Nine miles to the north-east of Maralbashi is a ,huge black rock, apparently basaltic, with a treble peak, rising to a height of some 2,500 feet above the plain. It is very rugged and quite inaccessible and forms a conspicuous landmark. It is called " Pir Shereh Kuddum Moortaza Ali Tagh," "the Prophet Ali's footstep." At its foot on the north side is a Mazar of great sanctity. The Aksu road runs within a mile of it, and travellers on catching sight of the shrine dismount and say a prayer.
From Charwagh I was asked to come on to Tumchuk, some miles further on the Aksu road. As nothing had been said about it before leaving Kashghar, I decided not to do so, and had reason to repent my decision. On returning to Kashghar I was told that at Tumchuk are the ruins of a very ancient stone city. It happened that on one occasion while shooting
I came upon a hewn stone looking like part of an hexagonal pillar, but though I made several enquiries of the men with me, none of them said a word about the ruined city. I also noticed that the jungles contained many signs showing that at one time there had been considerable cultivation.
The country round Maralbashi is well watered, and the soil rich, and seems only to want population.

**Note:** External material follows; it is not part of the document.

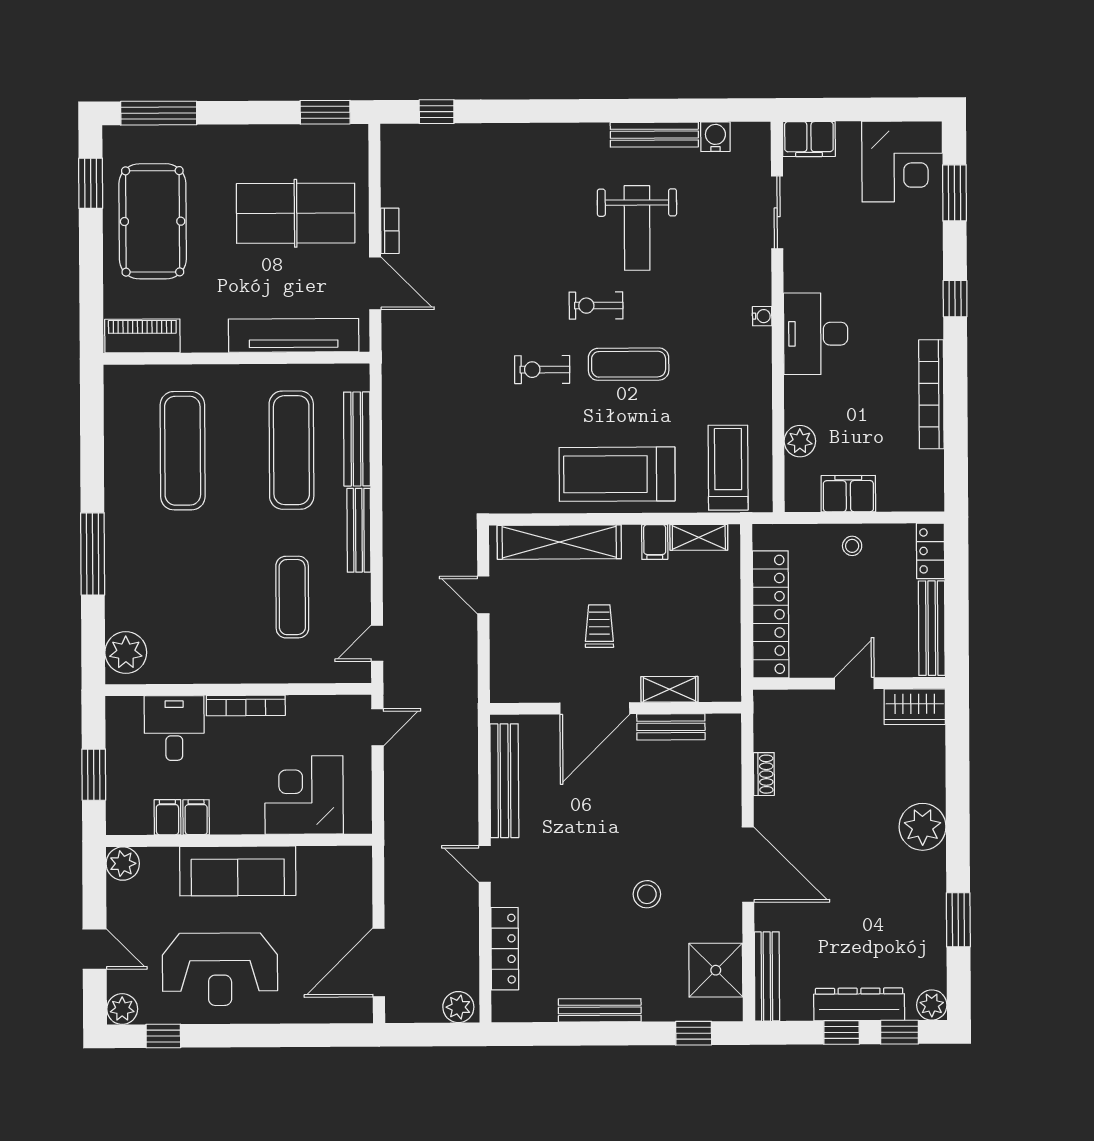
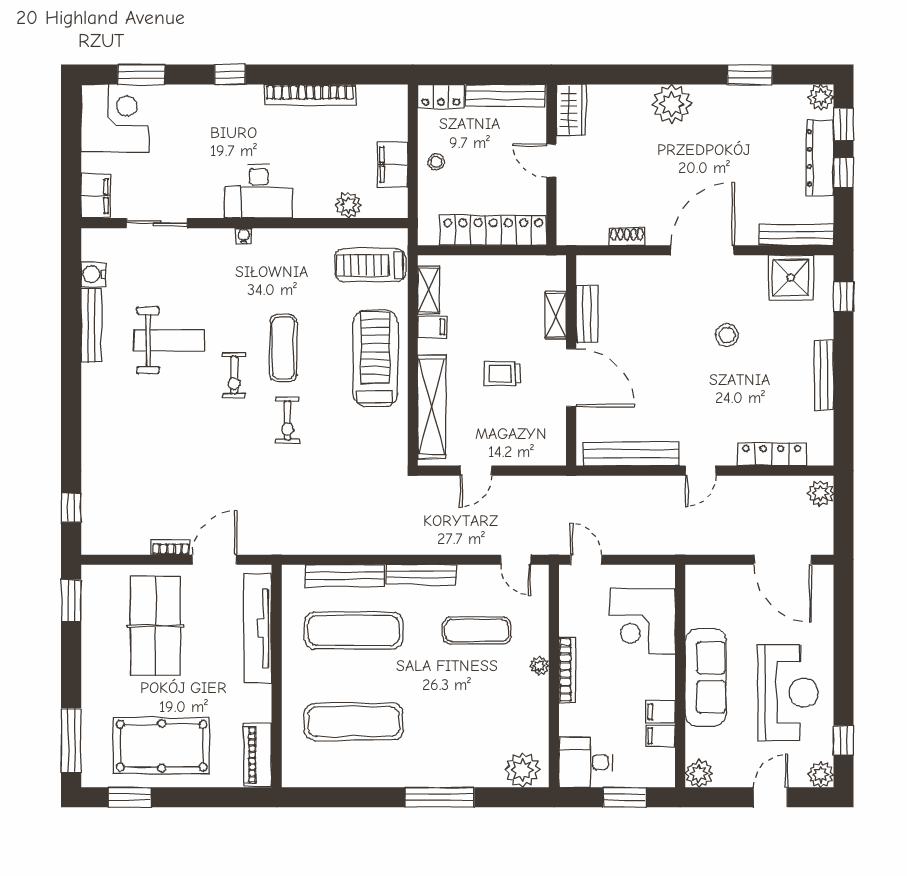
treadmill: (617, 474) -> (375, 358), turned 180
plant: (250, 672) -> (539, 666), added
desk: (174, 728) -> (586, 762), moved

The stages beyond Charwagh on the Aksu road were given me as follows by the Mulla Samsakh, who told me that there was a robat at each stage :—
I returned to Kashghar on the 23rd January in five marches from Maralbashi. The day before I left I paid a visit to Ata Bai in the fort, and thanked him for all the civility I had experienced, presenting him at the same time with a pair of binoculars and a pound of English powder. He presented me in return with a pony, and the next morning a man overtook me on the march with a trained hawk, also sent me as a present.
No attempt was made at any time in any way to control or direct my movements. I received whatever supplies I was in need of, and was treated by all officials with the greatest civility.